Records excerpted from a collection
+++

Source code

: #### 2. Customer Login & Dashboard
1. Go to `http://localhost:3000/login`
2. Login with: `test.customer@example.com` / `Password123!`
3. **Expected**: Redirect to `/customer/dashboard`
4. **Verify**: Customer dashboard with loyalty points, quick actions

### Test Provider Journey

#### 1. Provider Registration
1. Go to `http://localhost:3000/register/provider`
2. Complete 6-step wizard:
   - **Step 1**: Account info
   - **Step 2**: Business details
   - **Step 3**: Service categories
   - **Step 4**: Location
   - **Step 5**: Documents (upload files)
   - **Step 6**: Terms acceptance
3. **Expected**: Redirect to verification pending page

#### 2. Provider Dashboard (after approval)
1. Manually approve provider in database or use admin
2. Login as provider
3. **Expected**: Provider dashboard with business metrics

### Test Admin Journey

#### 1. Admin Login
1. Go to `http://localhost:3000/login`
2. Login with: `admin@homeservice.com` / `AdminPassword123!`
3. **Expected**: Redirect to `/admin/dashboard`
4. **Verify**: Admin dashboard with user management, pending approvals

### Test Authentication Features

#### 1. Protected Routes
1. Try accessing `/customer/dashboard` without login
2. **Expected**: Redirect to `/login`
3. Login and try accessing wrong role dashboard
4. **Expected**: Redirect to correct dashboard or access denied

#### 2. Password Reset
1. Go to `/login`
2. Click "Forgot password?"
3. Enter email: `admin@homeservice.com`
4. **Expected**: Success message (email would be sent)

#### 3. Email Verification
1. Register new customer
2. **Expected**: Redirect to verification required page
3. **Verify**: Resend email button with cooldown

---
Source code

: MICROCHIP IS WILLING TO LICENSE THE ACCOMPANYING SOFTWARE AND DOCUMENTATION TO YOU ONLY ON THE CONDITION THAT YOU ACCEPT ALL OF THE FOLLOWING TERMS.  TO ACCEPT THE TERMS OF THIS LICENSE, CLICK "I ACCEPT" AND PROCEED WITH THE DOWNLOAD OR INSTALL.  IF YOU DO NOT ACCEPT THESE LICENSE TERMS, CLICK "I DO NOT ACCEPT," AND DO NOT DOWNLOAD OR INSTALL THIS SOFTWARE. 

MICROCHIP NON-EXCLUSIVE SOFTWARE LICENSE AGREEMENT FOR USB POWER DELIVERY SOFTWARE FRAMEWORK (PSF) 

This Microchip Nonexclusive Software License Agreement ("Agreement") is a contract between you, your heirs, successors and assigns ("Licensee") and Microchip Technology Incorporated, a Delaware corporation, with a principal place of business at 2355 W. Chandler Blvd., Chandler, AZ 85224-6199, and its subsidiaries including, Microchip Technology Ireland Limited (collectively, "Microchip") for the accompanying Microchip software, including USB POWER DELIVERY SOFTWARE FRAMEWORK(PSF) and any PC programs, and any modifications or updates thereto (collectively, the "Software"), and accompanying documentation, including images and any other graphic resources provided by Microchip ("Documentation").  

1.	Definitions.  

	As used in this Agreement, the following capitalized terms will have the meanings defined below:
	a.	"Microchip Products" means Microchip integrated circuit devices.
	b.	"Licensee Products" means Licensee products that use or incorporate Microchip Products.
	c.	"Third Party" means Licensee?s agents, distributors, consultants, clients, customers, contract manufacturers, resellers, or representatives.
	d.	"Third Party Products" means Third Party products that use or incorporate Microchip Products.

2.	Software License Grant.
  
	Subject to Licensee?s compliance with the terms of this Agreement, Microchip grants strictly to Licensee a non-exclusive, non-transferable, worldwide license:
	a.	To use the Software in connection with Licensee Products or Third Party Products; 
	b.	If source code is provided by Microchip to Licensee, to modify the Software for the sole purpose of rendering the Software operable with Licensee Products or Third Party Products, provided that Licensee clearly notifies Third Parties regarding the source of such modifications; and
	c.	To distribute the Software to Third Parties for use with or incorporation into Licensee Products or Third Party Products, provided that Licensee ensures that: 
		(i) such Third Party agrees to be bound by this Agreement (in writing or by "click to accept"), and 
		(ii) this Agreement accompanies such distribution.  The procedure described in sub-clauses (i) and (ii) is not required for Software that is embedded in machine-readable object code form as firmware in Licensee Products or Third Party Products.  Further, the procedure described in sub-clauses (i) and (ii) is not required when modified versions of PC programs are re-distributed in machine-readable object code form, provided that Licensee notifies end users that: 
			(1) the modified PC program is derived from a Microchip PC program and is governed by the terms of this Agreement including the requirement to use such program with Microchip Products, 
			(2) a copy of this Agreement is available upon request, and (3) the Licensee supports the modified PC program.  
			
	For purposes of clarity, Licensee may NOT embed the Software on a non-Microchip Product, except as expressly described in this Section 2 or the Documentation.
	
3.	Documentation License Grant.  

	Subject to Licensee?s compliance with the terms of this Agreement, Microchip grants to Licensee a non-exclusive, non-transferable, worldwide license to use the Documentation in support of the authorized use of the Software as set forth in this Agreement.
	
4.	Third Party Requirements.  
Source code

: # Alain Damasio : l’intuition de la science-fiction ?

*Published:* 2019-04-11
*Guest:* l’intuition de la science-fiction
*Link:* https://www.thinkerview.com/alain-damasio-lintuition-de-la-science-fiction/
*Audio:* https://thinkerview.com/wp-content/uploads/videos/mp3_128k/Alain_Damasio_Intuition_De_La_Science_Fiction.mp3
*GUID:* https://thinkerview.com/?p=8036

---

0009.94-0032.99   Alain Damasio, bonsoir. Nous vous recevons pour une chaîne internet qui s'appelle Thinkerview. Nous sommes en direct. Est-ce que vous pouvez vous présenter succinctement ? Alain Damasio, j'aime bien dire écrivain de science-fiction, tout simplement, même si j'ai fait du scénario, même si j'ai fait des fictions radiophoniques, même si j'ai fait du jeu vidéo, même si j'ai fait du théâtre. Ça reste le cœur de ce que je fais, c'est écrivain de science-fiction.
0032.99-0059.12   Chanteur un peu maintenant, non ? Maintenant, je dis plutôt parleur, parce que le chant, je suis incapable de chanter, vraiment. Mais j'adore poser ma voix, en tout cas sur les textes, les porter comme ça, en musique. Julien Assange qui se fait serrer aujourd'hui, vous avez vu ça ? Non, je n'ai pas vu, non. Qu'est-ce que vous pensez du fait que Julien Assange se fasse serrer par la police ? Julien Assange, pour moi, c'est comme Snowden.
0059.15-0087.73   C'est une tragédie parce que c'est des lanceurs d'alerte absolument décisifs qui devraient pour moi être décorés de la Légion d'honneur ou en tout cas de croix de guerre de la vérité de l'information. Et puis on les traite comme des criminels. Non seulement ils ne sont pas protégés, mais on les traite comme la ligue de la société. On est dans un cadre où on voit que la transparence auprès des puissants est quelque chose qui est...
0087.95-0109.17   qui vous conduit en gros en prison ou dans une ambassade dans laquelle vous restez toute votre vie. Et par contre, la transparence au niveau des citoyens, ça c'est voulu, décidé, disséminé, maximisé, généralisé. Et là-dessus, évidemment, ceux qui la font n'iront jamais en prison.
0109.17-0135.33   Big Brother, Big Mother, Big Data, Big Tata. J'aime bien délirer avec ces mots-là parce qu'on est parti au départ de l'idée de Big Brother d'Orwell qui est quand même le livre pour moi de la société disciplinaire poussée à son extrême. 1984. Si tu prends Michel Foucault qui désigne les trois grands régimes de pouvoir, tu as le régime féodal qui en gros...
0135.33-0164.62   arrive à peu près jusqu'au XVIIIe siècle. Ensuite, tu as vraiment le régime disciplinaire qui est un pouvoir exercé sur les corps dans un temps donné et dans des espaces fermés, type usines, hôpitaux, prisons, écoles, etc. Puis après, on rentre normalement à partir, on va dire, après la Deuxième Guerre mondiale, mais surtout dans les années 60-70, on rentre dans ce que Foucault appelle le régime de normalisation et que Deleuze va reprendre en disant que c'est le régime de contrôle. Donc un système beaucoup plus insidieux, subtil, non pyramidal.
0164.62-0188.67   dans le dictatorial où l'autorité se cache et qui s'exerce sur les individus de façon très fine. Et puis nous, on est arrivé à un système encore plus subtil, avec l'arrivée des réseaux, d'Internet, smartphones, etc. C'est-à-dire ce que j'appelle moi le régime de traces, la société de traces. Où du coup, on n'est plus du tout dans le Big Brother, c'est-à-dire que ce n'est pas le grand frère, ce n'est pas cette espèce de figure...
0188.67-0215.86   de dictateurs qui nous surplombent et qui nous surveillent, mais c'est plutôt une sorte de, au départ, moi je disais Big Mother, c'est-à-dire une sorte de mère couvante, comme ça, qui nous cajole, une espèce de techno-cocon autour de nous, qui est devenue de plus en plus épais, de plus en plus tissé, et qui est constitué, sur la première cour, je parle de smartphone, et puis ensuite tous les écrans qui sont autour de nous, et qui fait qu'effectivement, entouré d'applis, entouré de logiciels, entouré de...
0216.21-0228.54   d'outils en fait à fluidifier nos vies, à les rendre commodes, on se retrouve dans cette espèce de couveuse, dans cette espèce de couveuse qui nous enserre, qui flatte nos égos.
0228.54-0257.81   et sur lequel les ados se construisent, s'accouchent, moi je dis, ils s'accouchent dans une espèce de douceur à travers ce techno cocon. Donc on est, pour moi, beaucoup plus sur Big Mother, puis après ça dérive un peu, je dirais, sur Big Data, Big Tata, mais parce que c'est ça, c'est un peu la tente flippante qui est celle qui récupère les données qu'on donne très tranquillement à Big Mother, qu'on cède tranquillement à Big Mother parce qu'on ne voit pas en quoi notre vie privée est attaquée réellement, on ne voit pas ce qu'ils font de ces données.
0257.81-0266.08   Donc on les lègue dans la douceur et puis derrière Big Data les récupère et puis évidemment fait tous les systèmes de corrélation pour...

+++

[Directions] Tally the lines in this data that hold the word "Parties" and state only the count.

[Exercise solution] 2